The assay for validating the knockdown of your gene is not performed properly
The most common and sensitive assay to evaluate shRNA knockdown efficiency is RT-qPCR. Sometimes, you may need to try several pairs of primers, and then choose the most specific and efficient pair to use. In general, the RT-qPCR primers should span exon-exon junction if possible to avoid amplifying genomic DNA. When using a new pair of primers, we recommend that you run the PCR product on an agarose gel to verify the band, or even validate the PCR product by sequencing.
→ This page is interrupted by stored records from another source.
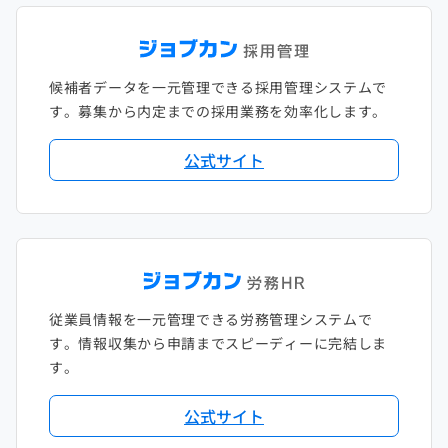
候補者データを一元管理できる採用管理システムで
す。募集から内定までの採用業務を効率化します。
公式サイト
従業員情報を一元管理できる労務管理システムで
す。情報収集から申請までスピーディーに完結しま
す。
公式サイト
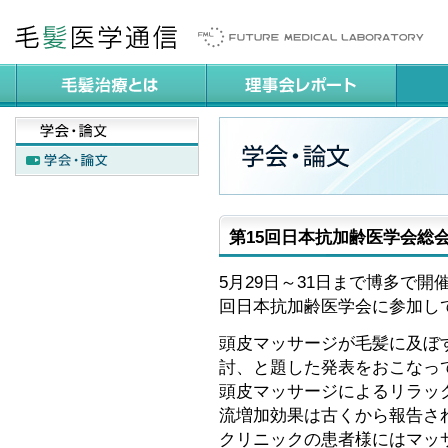
第15回日本抗加齢医学会総
5月29日～31日まで博多で開
回日本抗加齢医学会に参加し
頭皮マッサージが毛髪に及ぼ
討、と題した発表をおこなっ
頭皮マッサージによるリラッ
流増加効果は古くから報告さ
クリニックの患者様にはマッ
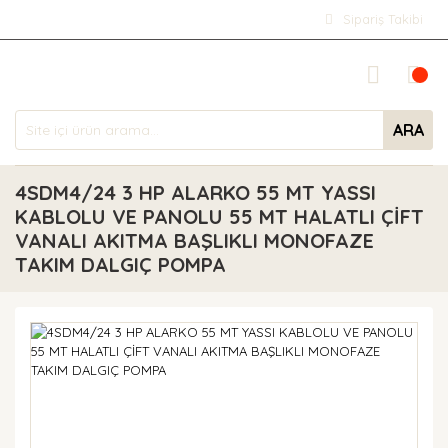
Sipariş Takibi
ARA
4SDM4/24 3 HP ALARKO 55 MT YASSI
KABLOLU VE PANOLU 55 MT HALATLI ÇİFT
VANALI AKITMA BAŞLIKLI MONOFAZE
TAKIM DALGIÇ POMPA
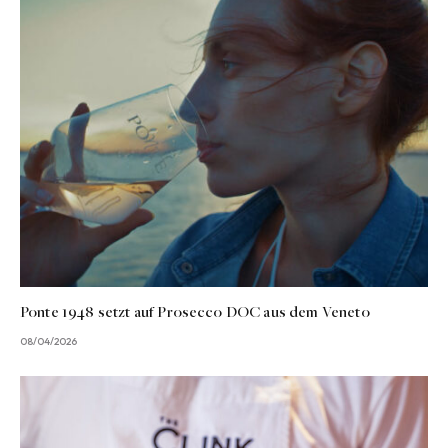
Ponte 1948 setzt auf Prosecco DOC aus dem Veneto
08/04/2026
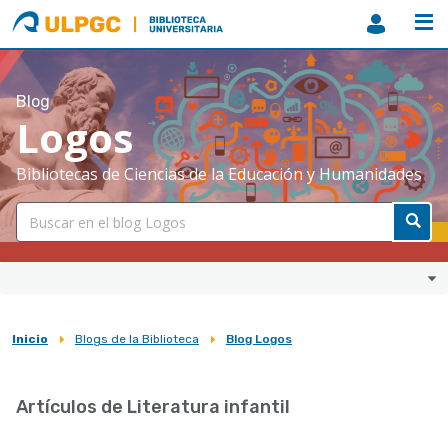
ULPGC
Biblioteca
ULPGC
Blog
Logos
Bibliotecas de Ciencias de la Educación y Humanidades
Inicio
Blogs de la Biblioteca
Blog Logos
Sobrescribir
enlaces
Artículos de Literatura infantil
de
ayuda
You should always include minus-RT control in RT-qPCR to better estimate the level of genomic DNA contamination. You can use NCBI primer designing tool to help you better examine the quality of your primers in silico.
Knockdown efficiency can also be assessed by Western blot. However, Western blot is notoriously prone to false positive bands from non-specific antibody binding, which could mistakenly lead to the interpretation that there is no knockdown. Care must therefore be taken to make sure that the antibody used is indeed specific to the gene of interest.
The shRNA might only target a subset of transcript isoforms of your gene
When designing shRNA, we generally recommend those that can target as many transcript isoforms of the gene as possible, unless you are only interested in knocking down a particular isoform. VectorBuilder has created shRNA databases that contain optimized shRNAs for common species. If you design shRNA vectors on VectorBuilder, when you insert the shRNA component into the vector, you will have the option to search the target gene in our database. Then, you will see the detailed information of all the available shRNAs we designed for you, including a link to UCSC Genome Browser to view these shRNAs in the context of genomic sequence and all the transcript isoforms.